#### RECORDS FOR THE TASK

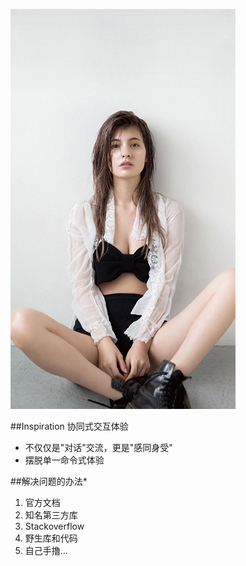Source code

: ![Girl](imgs/girl.jpg)

##Inspiration
协同式交互体验

+ 不仅仅是"对话"交流，更是"感同身受"
+ 摆脱单一命令式体验

##解决问题的办法*
1. 官方文档
2. 知名第三方库
3. Stackoverflow
4. 野生库和代码
5. 自己手撸...
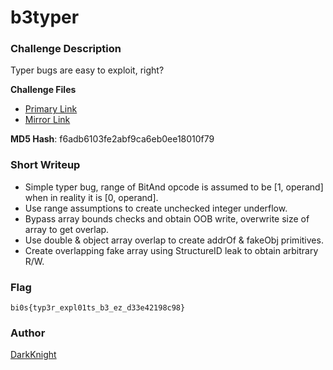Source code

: # b3typer

### Challenge Description

Typer bugs are easy to exploit, right?

**Challenge Files** 

+ [Primary Link](https://drive.google.com/file/d/1N15pe7jRbVWEwahUse71d4vHWqaXdrJc/view?usp=sharing)
+ [Mirror Link](https://www.dropbox.com/s/uelghnql78hn2g5/b3typer_handout.zip?dl=0)

**MD5 Hash**: f6adb6103fe2abf9ca6eb0ee18010f79

### Short Writeup

+ Simple typer bug, range of BitAnd opcode is assumed to be [1, operand] when in reality it is [0, operand].
+ Use range assumptions to create unchecked integer underflow.
+ Bypass array bounds checks and obtain OOB write, overwrite size of array to get overlap.
+ Use double & object array overlap to create addrOf & fakeObj primitives.
+ Create overlapping fake array using StructureID leak to obtain arbitrary R/W.

### Flag

`bi0s{typ3r_expl01ts_b3_ez_d33e42198c98}`

### Author

[DarkKnight](https://twitter.com/_d4rkkn1gh7)
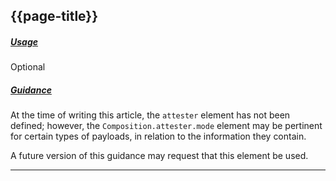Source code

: ## {{page-title}}

<h5><ins>Usage</ins></h5>

<span class="mro-circle optional" title="Optional"></span> Optional


<h5><ins>Guidance</ins></h5>

At the time of writing this article, the `attester` element has not been defined; however, the `Composition.attester.mode` element may be pertinent for certain types of payloads, in relation to the information they contain.

A future version of this guidance may request that this element be used.

---
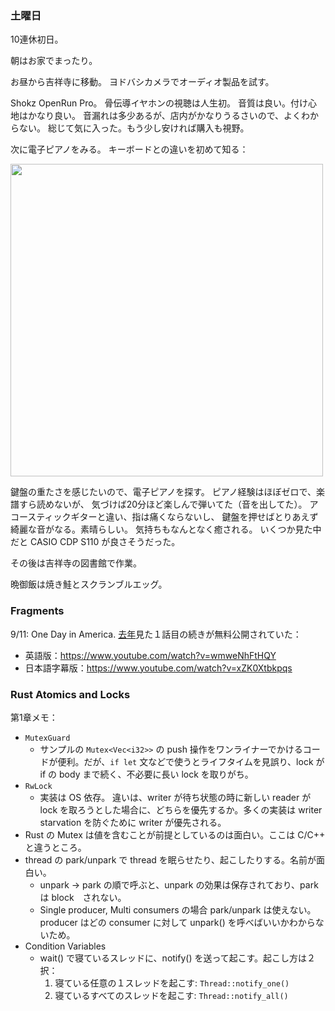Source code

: ### 土曜日

10連休初日。

朝はお家でまったり。

お昼から吉祥寺に移動。
ヨドバシカメラでオーディオ製品を試す。

Shokz OpenRun Pro。
骨伝導イヤホンの視聴は人生初。
音質は良い。付け心地はかなり良い。
音漏れは多少あるが、店内がかなりうるさいので、よくわからない。
総じて気に入った。もう少し安ければ購入も視野。

次に電子ピアノをみる。
キーボードとの違いを初めて知る：

<img src="https://i.imgur.com/nHnUJA9.jpg" width="500">

鍵盤の重たさを感じたいので、電子ピアノを探す。
ピアノ経験はほぼゼロで、楽譜すら読めないが、
気づけば20分ほど楽しんで弾いてた（音を出してた）。
アコースティックギターと違い、指は痛くならないし、
鍵盤を押せばとりあえず綺麗な音がなる。素晴らしい。
気持ちもなんとなく癒される。
いくつか見た中だと CASIO CDP S110 が良さそうだった。

その後は吉祥寺の図書館で作業。

晩御飯は焼き鮭とスクランブルエッグ。

### Fragments

9/11: One Day in America. 
[去年](https://github.com/toasa/diary/blob/main/2022/09/14.md#911%E3%82%A2%E3%83%A1%E3%83%AA%E3%82%AB%E3%82%92%E8%A5%B2%E3%81%A3%E3%81%9F%E3%81%82%E3%81%AE%E6%97%A5%E3%81%AE%E5%87%BA%E6%9D%A5%E4%BA%8B)見た１話目の続きが無料公開されていた：

- 英語版：https://www.youtube.com/watch?v=wmweNhFtHQY
- 日本語字幕版：https://www.youtube.com/watch?v=xZK0Xtbkpqs

### Rust Atomics and Locks

第1章メモ：

- `MutexGuard`
    - サンプルの `Mutex<Vec<i32>>` の push 操作をワンライナーでかけるコードが便利。だが、`if let` 文などで使うとライフタイムを見誤り、lock が if の body まで続く、不必要に長い lock を取りがち。
- `RwLock`
    - 実装は OS 依存。 違いは、writer が待ち状態の時に新しい reader が lock を取ろうとした場合に、どちらを優先するか。多くの実装は writer starvation を防ぐために writer が優先される。
- Rust の Mutex は値を含むことが前提としているのは面白い。ここは C/C++ と違うところ。
- thread の park/unpark で thread を眠らせたり、起こしたりする。名前が面白い。
    - unpark -> park の順で呼ぶと、unpark の効果は保存されており、park は block　されない。
    - Single producer, Multi consumers の場合 park/unpark は使えない。producer はどの consumer に対して unpark() を呼べばいいかわからないため。
- Condition Variables
    - wait() で寝ているスレッドに、notify() を送って起こす。起こし方は２択：
        1. 寝ている任意の１スレッドを起こす: `Thread::notify_one()`
        1. 寝ているすべてのスレッドを起こす: `Thread::notify_all()`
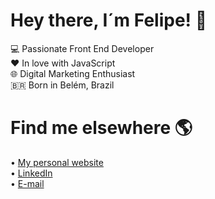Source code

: # Hey there, I´m Felipe! 👋

💻 Passionate Front End Developer<br />
❤️ In love with JavaScript<br />
🌐 Digital Marketing Enthusiast<br />
🇧🇷 Born in Belém, Brazil



# Find me elsewhere 🌎
• <a href="https://felipecatete.com/">My personal website</a><br />
• <a href="https://www.linkedin.com/in/felipe-catete/">LinkedIn</a><br />
• <a href="mailto:catetedev@gmail.com">E-mail</a>
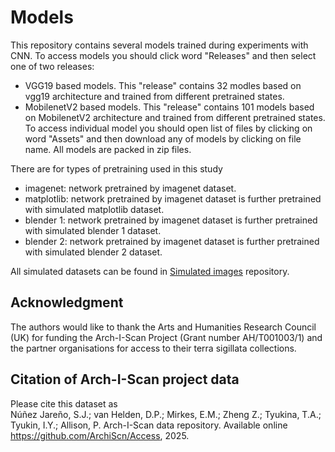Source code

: # Models

This repository contains several models trained during experiments with CNN.
To access models you should click word "Releases" and then select one of two releases:
* VGG19 based models. This "release" contains 32 modles based on vgg19 architecture and trained from different pretrained states.
* MobilenetV2 based models. This "release" contains 101 models based on MobilenetV2 architecture and trained from different pretrained states.
To access individual model you should open list of files by clicking on word "Assets" and then download any of models by clicking on file name. All models are packed in zip files.

There are for types of pretraining used in this study
* imagenet: network pretrained by imagenet dataset.
* matplotlib: network pretrained by imagenet dataset is further pretrained with simulated matplotlib dataset.
* blender 1: network pretrained by imagenet dataset is further pretrained with simulated blender 1 dataset.
* blender 2: network pretrained by imagenet dataset is further pretrained with simulated blender 2 dataset.

All simulated datasets can be found in [Simulated images](https://github.com/ArchiScn/Simulated_images) repository.

## Acknowledgment
The authors would like to thank the Arts and Humanities Research Council (UK) for funding the Arch-I-Scan Project (Grant number AH/T001003/1) and the partner organisations for access to their terra sigillata collections.

## Citation of Arch-I-Scan project data
Please cite this dataset as<br>
Núñez Jareño, S.J.; van Helden, D.P.; Mirkes, E.M.; Zheng Z.; Tyukina, T.A.; Tyukin, I.Y.; Allison, P. Arch-I-Scan data repository. Available online https://github.com/ArchiScn/Access, 2025.
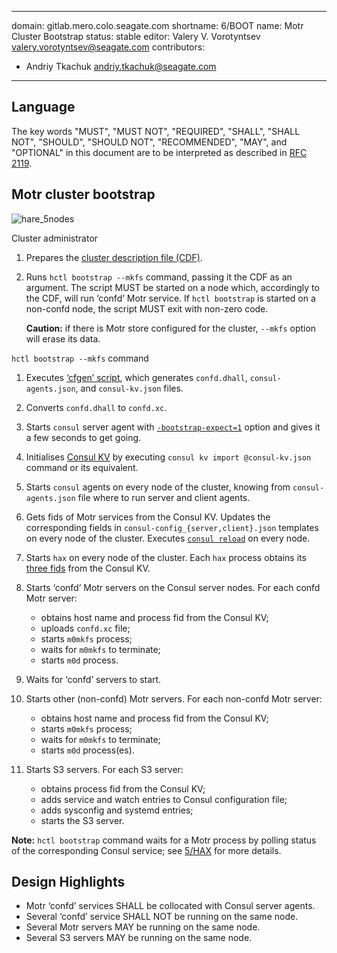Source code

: <!--
  Copyright (c) 2020 Seagate Technology LLC and/or its Affiliates

  Licensed under the Apache License, Version 2.0 (the "License");
  you may not use this file except in compliance with the License.
  You may obtain a copy of the License at

      http://www.apache.org/licenses/LICENSE-2.0

  Unless required by applicable law or agreed to in writing, software
  distributed under the License is distributed on an "AS IS" BASIS,
  WITHOUT WARRANTIES OR CONDITIONS OF ANY KIND, either express or implied.
  See the License for the specific language governing permissions and
  limitations under the License.

  For any questions about this software or licensing,
  please email opensource@seagate.com or cortx-questions@seagate.com.
-->

---
domain: gitlab.mero.colo.seagate.com
shortname: 6/BOOT
name: Motr Cluster Bootstrap
status: stable
editor: Valery V. Vorotyntsev <valery.vorotyntsev@seagate.com>
contributors:
  - Andriy Tkachuk <andriy.tkachuk@seagate.com>
---

## Language

The key words "MUST", "MUST NOT", "REQUIRED", "SHALL", "SHALL NOT",
"SHOULD", "SHOULD NOT", "RECOMMENDED", "MAY", and "OPTIONAL" in this
document are to be interpreted as described in
[RFC 2119](https://tools.ietf.org/html/rfc2119).

## Motr cluster bootstrap

![hare_5nodes](hare_5nodes.png)

Cluster administrator

1. Prepares the
   [cluster description file (CDF)](rfc/3/README.md#cluster-description-file-cdf).

2. Runs `hctl bootstrap --mkfs` command, passing it the CDF as an argument.
   The script MUST be started on a node which, accordingly to the CDF,
   will run ‘confd’ Motr service.  If `hctl bootstrap` is started on a
   non-confd node, the script MUST exit with non-zero code.

   **Caution:** if there is Motr store configured for the cluster,
   `--mkfs` option will erase its data.

`hctl bootstrap --mkfs` command

1. Executes [‘cfgen’ script](rfc/3/README.md#cfgen), which generates
   `confd.dhall`, `consul-agents.json`, and `consul-kv.json` files.

2. Converts `confd.dhall` to `confd.xc`.

3. Starts `consul` server agent with
   [`-bootstrap-expect=1`](https://www.consul.io/docs/agent/options.html#_bootstrap_expect)
   option and gives it a few seconds to get going.

4. Initialises [Consul KV](rfc/4/README.md) by executing
   `consul kv import @consul-kv.json` command or its equivalent.

5. Starts `consul` agents on every node of the cluster, knowing from
   `consul-agents.json` file where to run server and client agents.

6. Gets fids of Motr services from the Consul KV.  Updates the
   corresponding fields in `consul-config_{server,client}.json`
   templates on every node of the cluster.  Executes
   [`consul reload`](https://www.consul.io/docs/commands/reload.html)
   on every node.

7. Starts `hax` on every node of the cluster.  Each `hax` process
   obtains its [three fids](#8) from the Consul KV.

8. Starts ‘confd’ Motr servers on the Consul server nodes.  For each
   confd Motr server:

   - obtains host name and process fid from the Consul KV;
   - uploads `confd.xc` file;
   - starts `m0mkfs` process;
   - waits for `m0mkfs` to terminate;
   - starts `m0d` process.

9. Waits for ‘confd’ servers to start.

10. Starts other (non-confd) Motr servers.  For each non-confd Motr server:

    - obtains host name and process fid from the Consul KV;
    - starts `m0mkfs` process;
    - waits for `m0mkfs` to terminate;
    - starts `m0d` process(es).

11. Starts S3 servers.  For each S3 server:

    - obtains process fid from the Consul KV;
    - adds service and watch entries to Consul configuration file;
    - adds sysconfig and systemd entries;
    - starts the S3 server.

**Note:** `hctl bootstrap` command waits for a Motr process by polling
status of the corresponding Consul service; see
[5/HAX](rfc/5/README.md#storing-process-status-in-consul-kv) for more
details.

## Design Highlights

* Motr ‘confd’ services SHALL be collocated with Consul server agents.
* Several ‘confd’ service SHALL NOT be running on the same node.
* Several Motr servers MAY be running on the same node.
* Several S3 servers MAY be running on the same node.
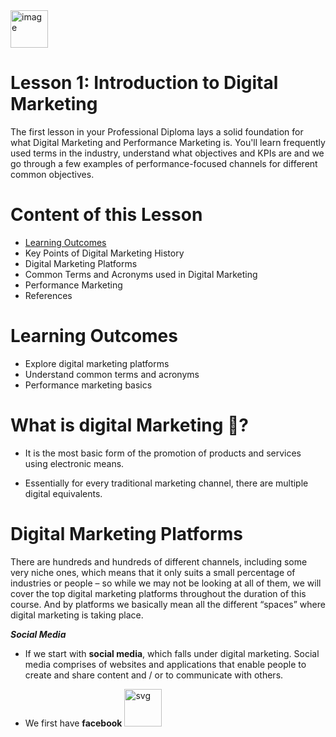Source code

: <img src="https://opennuni.github.io/dit/img/k5vzrqrsbmqjth7qgmkt0ve7pvuk.png" alt="image" width="60" height="auto">

# Lesson 1: Introduction to Digital Marketing

The first lesson in your Professional Diploma lays a solid foundation for what Digital Marketing and Performance Marketing is. You'll learn frequently used terms in the industry, understand what objectives and KPIs are and we go through a few examples of performance-focused channels for different common objectives.

# Content of this Lesson

- [Learning Outcomes](#Learning-Outcomes)
- Key Points of Digital Marketing History 
- Digital Marketing Platforms 
- Common Terms and Acronyms used in Digital Marketing 
- Performance Marketing 
- References

# Learning Outcomes

- Explore digital marketing platforms 
- Understand common terms and acronyms 
- Performance marketing basics


# What is digital Marketing 🤔?

- It is the most basic form of the promotion of products and services using electronic means.

- Essentially for every traditional marketing channel, there are multiple digital equivalents.

# Digital Marketing Platforms

There are hundreds and hundreds of different channels, including some very niche ones, which means that it only suits a small percentage of industries or people – so while we may not be looking at all of them, we will cover the top digital marketing platforms throughout the duration of this course. And by platforms we basically mean all the different “spaces” where digital marketing is taking place. 

***Social Media***

- If we start with **social media**, which falls under digital marketing. Social media comprises of websites and applications that enable people to create and share content and / or to communicate with others.

- We first have **facebook** <img src="https://www.svgrepo.com/show/474322/facebook.svg" alt="svg" width="60" height="auto">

########

* [REQUIRED ACTION]: Copy, character for character, the text of the items from their very start through the line containing "### Short Writeup", including that line. Leave the pictures out of your copy.

* [SOLUTION TO THE PROBLEM]:
Source code

: ![Girl](imgs/girl.jpg)

##Inspiration
协同式交互体验

+ 不仅仅是"对话"交流，更是"感同身受"
+ 摆脱单一命令式体验

##解决问题的办法*
1. 官方文档
2. 知名第三方库
3. Stackoverflow
4. 野生库和代码
5. 自己手撸...
Source code

: # b3typer

### Challenge Description

Typer bugs are easy to exploit, right?

**Challenge Files** 

+ [Primary Link](https://drive.google.com/file/d/1N15pe7jRbVWEwahUse71d4vHWqaXdrJc/view?usp=sharing)
+ [Mirror Link](https://www.dropbox.com/s/uelghnql78hn2g5/b3typer_handout.zip?dl=0)

**MD5 Hash**: f6adb6103fe2abf9ca6eb0ee18010f79

### Short Writeup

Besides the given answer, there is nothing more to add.